Editado no século XVI, originalmente o nome do romance vinha acompanhado do subtítulo Primeira Parte da Crônica de Palmeirim de Inglaterra, a sugerir que a ficção poderia ser confundida vantajosamente com a arte de historiografar: ambas permeadas de relatos parciais, aliados a doses de fantasia, devoção e heroísmo. Aí reside uma das vantagens do enunciado artístico: a ficção não perde nada, quando aproximada em teor, forma e expressão, de outros gêneros. O fato de se tratar de um enredo repleto de aventuras e peripécias, situadas em determinado período histórico (e transcorridas em diversos locais de provação física, ética e moral), demonstra que o texto artístico, a exemplo dos relatos factuais, também resulta de um emaranhado de histórias recuperadas da tradição oral e da palavra impressa, igualmente sujeitas à imaginação de quem escreve.

Narrado por um cronista, o enredo traz as desventuras de D. Duardos, príncipe da Inglaterra que pretende alcançar o coração da princesa Flérida. Nas ocasiões em que se aproxima da jovem nobre, disfarça-se de jardineiro, permitindo a Francisco de Moraes fundir o lírico ao cômico. Por sinal, a ambiguidade é um ingrediente estruturador de Palmeirim de Inglaterra. O leitor é convidado a seguir, ora de muito perto, ora a distância insegura, a trajetória acidentada de um nobre, que experimenta o cárcere, lida com um gigante e sofre com a saudade de sua amada.

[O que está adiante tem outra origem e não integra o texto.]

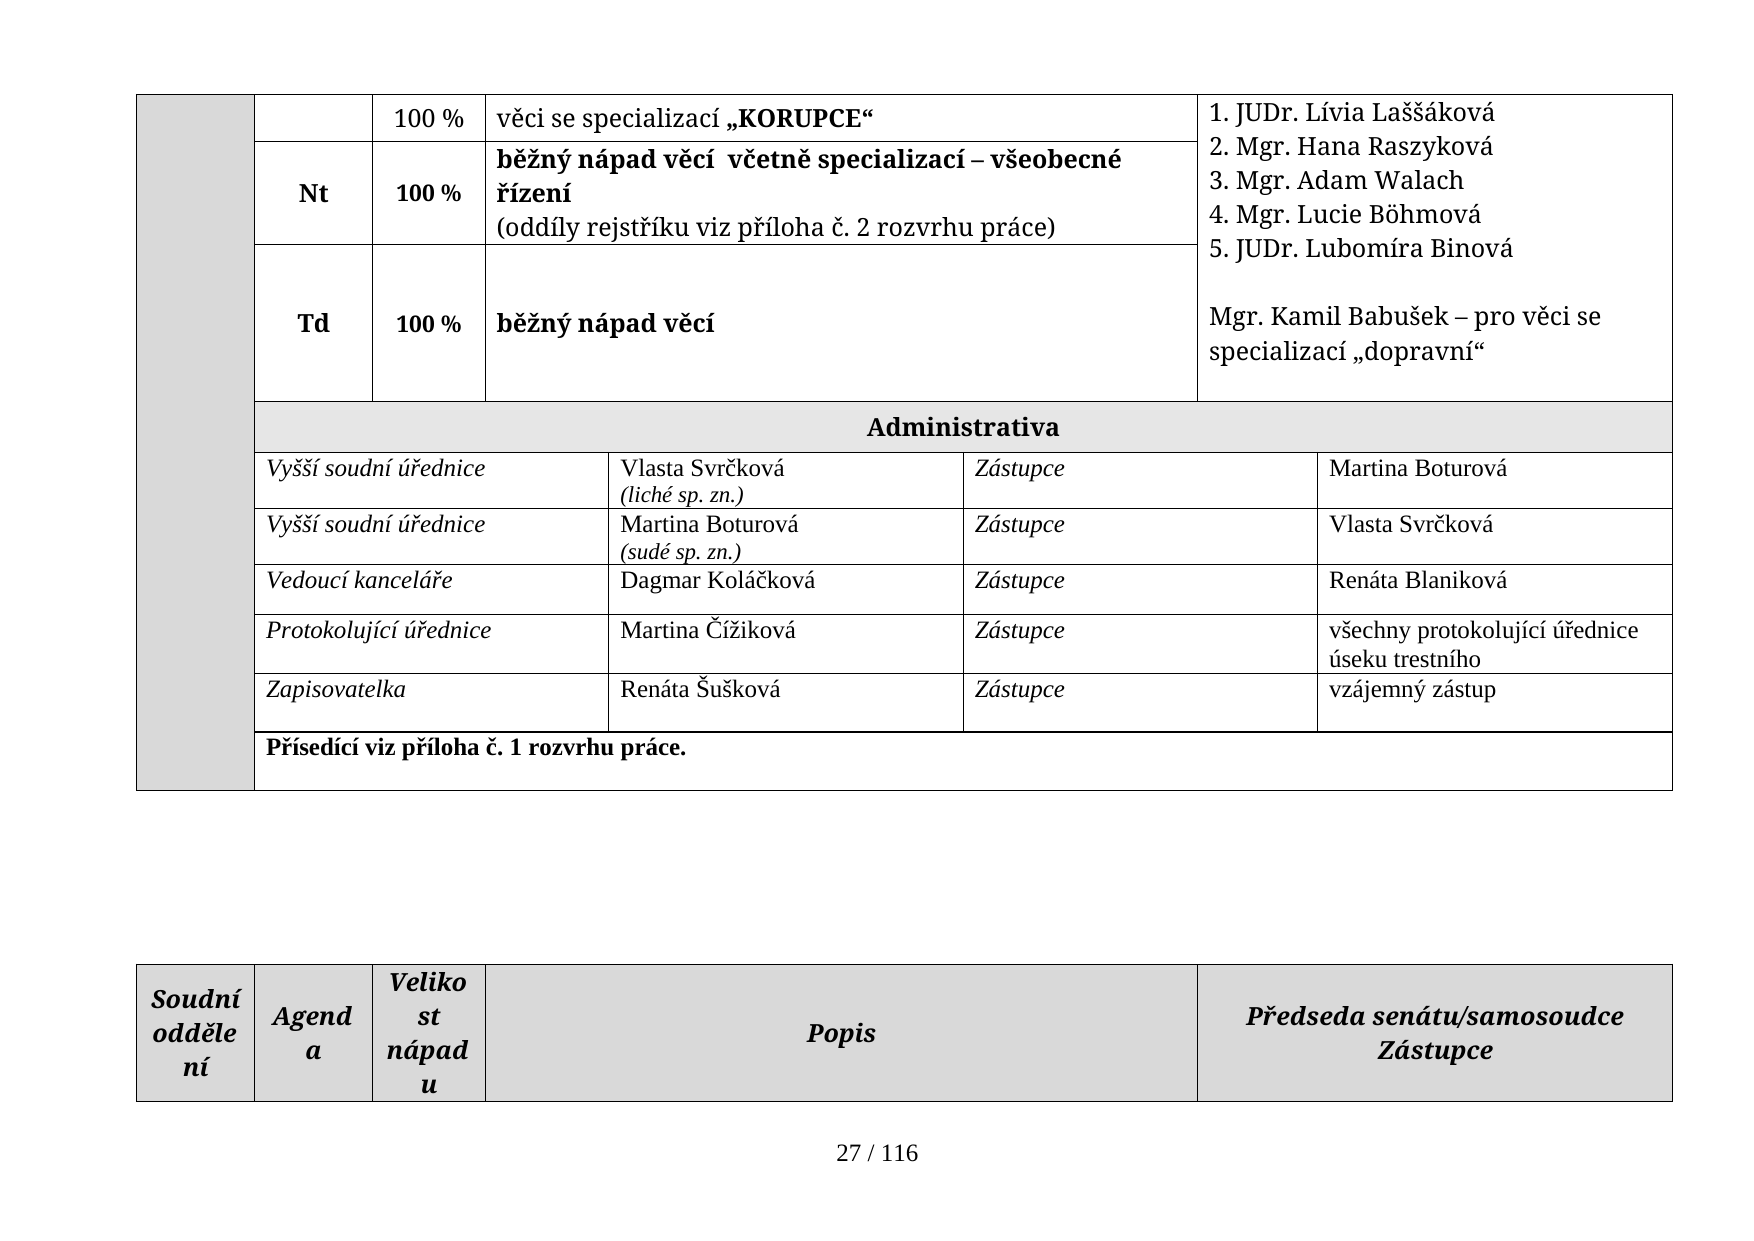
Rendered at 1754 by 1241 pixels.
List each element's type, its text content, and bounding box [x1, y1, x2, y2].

Quanto ao protagonista (Palmeirim), ele será apresentado ao leitor no capítulo 11 da primeira parte, quando é nomeado cavaleiro pelo Imperador da Grécia. No plano narrativo, esse será o episódio norteador do enredo, já que o seu novo estatuto é condição para que novos guerreiros se somem à trama, a protagonizar diálogos tão ásperos quanto os violentos torneios e as temerárias batalhas de que participam, “segundo diz a história”. Dentre os guerreiros está o Cavaleiro Triste, figura enigmática que frequenta o Vale Descontente: uma das prováveis inspirações de Cervantes, ao arquitetar as tragicômicas aventuras protagonizadas (ou sofridas) por seu célebre protagonista da Mancha. Afora os encontros com heróis que vivem em outros reinos e domínios, frequentemente somos brindados com donzelas que padecem o pior na mão de seus familiares. É o que descobrimos quan­do Palmeirim se hospeda no castelo de Darmaco.

Palmeirim
Palmeirim

Com 172  capítulos, distribuídos em mais de 600 páginas, o romance  referenda o elevado poder da palavra, em seu ofício de sugerir imagens, embaralhar histórias e suscitar encantamentos. Eis um feito nada desprezível, considerando que se trata de uma obra com mais de 400 anos de idade. Além de facultar o acesso do leitor contemporâneo, séculos depois de sua publicação, essa edição de Palmeirim da Inglaterra merece ser vista como um autêntico marco cultural, em meio ao avassalador mundo dos best-sellers. É que, sendo uma obra fora de série, o momento é mais que oportuno para celebrar o papel que determinadas narrativas exercem em nossas vidas, tanto mais aquelas que resultam em obras de feição modelar.